Perhaps the unhappy reader was thinking about Green Day, Brian Setzer, or Mark Knopfler? They’ve all appeared on the covers of the other guitar magazines recently, and that’s one of the reasons we didn’t put them on ours. We try to not duplicate the other magazines’ coverage. Sometimes we know what they’re doing; sometimes we don’t and we make our best guess. Also, we believe in letting the dead rest in peace. I love Stevie Ray Vaughan and Jimi Hendrix. And while I was too young to catch Jimi, I saw Stevie Ray in concert 14 times and interviewed him on several occasions, and got to chat backstage. Besides his musical excellence, I feel that he was the most giving performer I’ve ever seen. His music touched me profoundly, and when he died I cried hard. Nonetheless, Stevie or Jimi won’t be making annual appearances on our cover. At this point, especially after Charles R. Cross’ Room Full of Mirrors and Alan Paul and Andy Aledort’s Texas Flood, there really doesn’t seem to be any mysteries left in their legacies. That said, when one presents itself, we’ll do our best to cover it. We also revere our artists who are gone or faded into semi-obscurity, and you can read about many of them in our Forgotten Heroes features, or, as the worst happens, in our memoriams. I recently penned those for Dickey Betts, Wayne Kramer, and Duane Eddy, who were among my rock ’n’ roll heroes. I hate writing these, but I believe that contributors to the guitar canon deserve a strong, heartfelt, goodbye.

“We try to not duplicate the other magazines’ coverage.”

We do feel a great sense of responsibility to our readers, but also to the character of our publication. We don’t want to bring you a generic guitar magazine. I hope we succeed in being different, and letters like this ex-reader’s certainly make me reflect on our work. But I could not be happier or more honored than to be among the fine group of editors here. We all have areas of expertise that we bring to our jobs, and I am proud of our collective effort. But I’m also open-minded enough to know perfection is rarely attained, and that sometimes we miss the mark. I depend on your letters and emails to help us stay on track, and I invite them both. So please do let us know what you think about PG’s coverage … regularly.
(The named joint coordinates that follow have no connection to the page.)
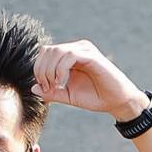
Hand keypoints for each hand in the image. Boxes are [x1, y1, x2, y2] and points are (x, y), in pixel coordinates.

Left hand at [33, 40, 147, 122]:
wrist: (117, 102)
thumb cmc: (95, 97)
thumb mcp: (68, 96)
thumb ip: (51, 92)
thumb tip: (33, 88)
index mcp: (70, 55)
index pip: (46, 52)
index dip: (39, 69)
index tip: (44, 88)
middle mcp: (77, 48)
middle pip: (48, 50)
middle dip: (42, 70)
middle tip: (48, 88)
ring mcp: (85, 50)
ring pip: (57, 51)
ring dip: (50, 70)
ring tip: (55, 86)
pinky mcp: (92, 56)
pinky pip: (70, 56)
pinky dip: (60, 69)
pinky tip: (61, 82)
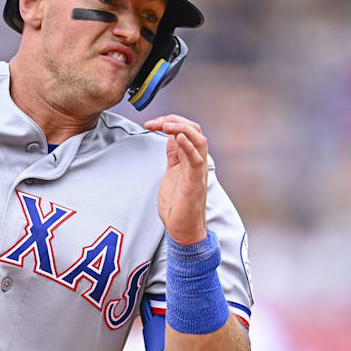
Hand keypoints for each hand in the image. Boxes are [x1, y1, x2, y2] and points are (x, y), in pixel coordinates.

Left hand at [143, 114, 208, 244]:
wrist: (183, 230)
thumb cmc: (178, 205)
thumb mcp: (171, 173)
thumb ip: (174, 156)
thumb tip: (171, 139)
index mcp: (189, 159)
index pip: (186, 130)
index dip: (169, 122)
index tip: (151, 124)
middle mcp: (196, 162)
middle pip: (194, 130)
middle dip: (175, 120)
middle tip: (156, 122)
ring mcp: (197, 172)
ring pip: (199, 140)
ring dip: (182, 128)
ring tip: (166, 125)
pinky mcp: (194, 183)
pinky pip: (196, 160)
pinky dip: (189, 147)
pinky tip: (178, 139)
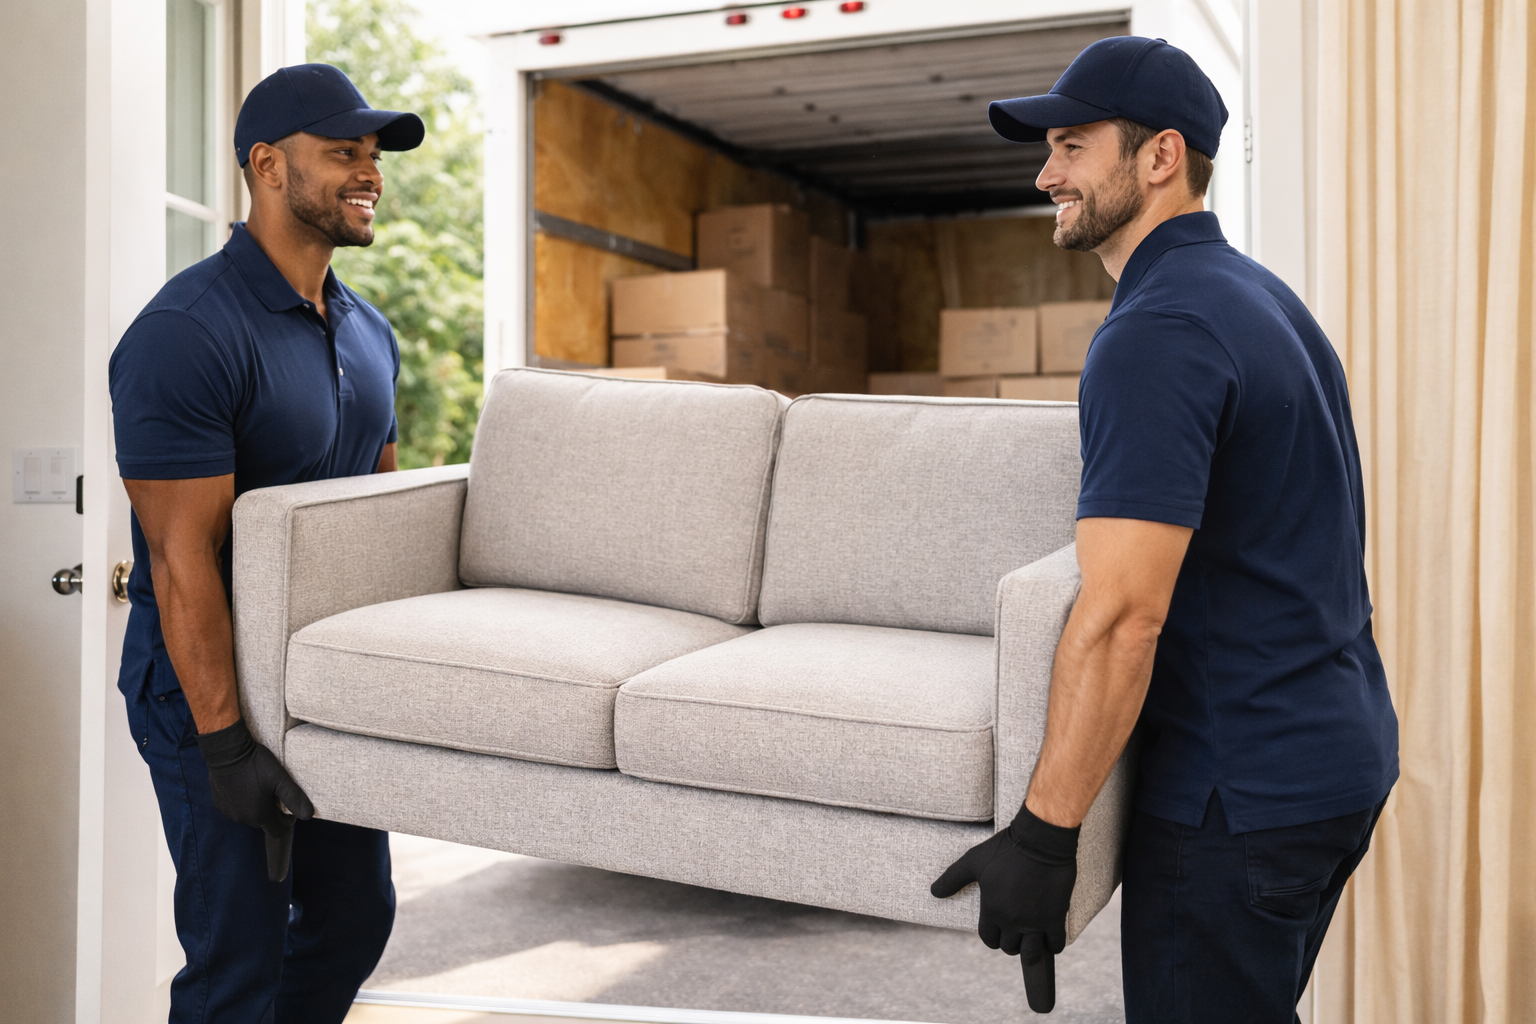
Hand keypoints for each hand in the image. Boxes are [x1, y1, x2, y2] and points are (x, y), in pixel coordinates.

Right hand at [196, 718, 314, 880]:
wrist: (226, 751)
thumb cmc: (255, 764)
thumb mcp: (280, 778)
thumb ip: (294, 798)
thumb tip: (309, 815)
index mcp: (259, 815)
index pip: (278, 831)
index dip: (287, 821)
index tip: (288, 807)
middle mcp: (242, 818)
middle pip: (263, 822)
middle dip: (272, 811)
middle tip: (275, 792)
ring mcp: (228, 812)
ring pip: (248, 815)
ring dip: (256, 806)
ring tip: (260, 786)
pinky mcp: (218, 803)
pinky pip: (234, 807)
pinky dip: (242, 800)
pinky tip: (244, 785)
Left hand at [930, 803, 1078, 955]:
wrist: (1040, 840)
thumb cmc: (1004, 849)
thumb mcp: (972, 861)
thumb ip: (952, 879)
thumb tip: (934, 892)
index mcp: (991, 909)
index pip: (989, 939)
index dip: (993, 937)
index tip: (999, 929)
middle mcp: (1011, 920)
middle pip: (1010, 947)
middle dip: (1011, 942)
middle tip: (1016, 932)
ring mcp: (1034, 921)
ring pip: (1031, 952)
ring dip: (1031, 949)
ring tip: (1033, 939)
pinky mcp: (1055, 917)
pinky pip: (1055, 944)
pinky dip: (1053, 944)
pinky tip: (1050, 935)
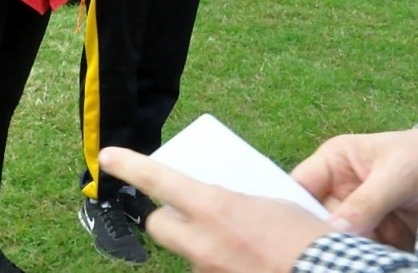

You’ve probably seen me write this before, but we are all part of the guitar community, and I want to be sure we’re always in touch. Our community members are a diverse bunch, artistically and personally, and our connection, via the music and instruments we love, is important. Speaking of diversity, I’m pretty sure our senior-most reader is Ida Hoffma of Bristol, Rhode Island. Ida is 97 and mostly reads the things I write, looks at the rest of the issue, and gives it to her son-in-law, Ernie, who reads the magazine and then passes it along to one of his wife Susan’s guitar-playing co-workers. (Pass-along rates used to be an important consideration in print journalism.) Ida doesn’t play guitar, but since I’m married to her daughter, Laurie, I think she sees her role in our community as keeping me employed. Thanks, Ida!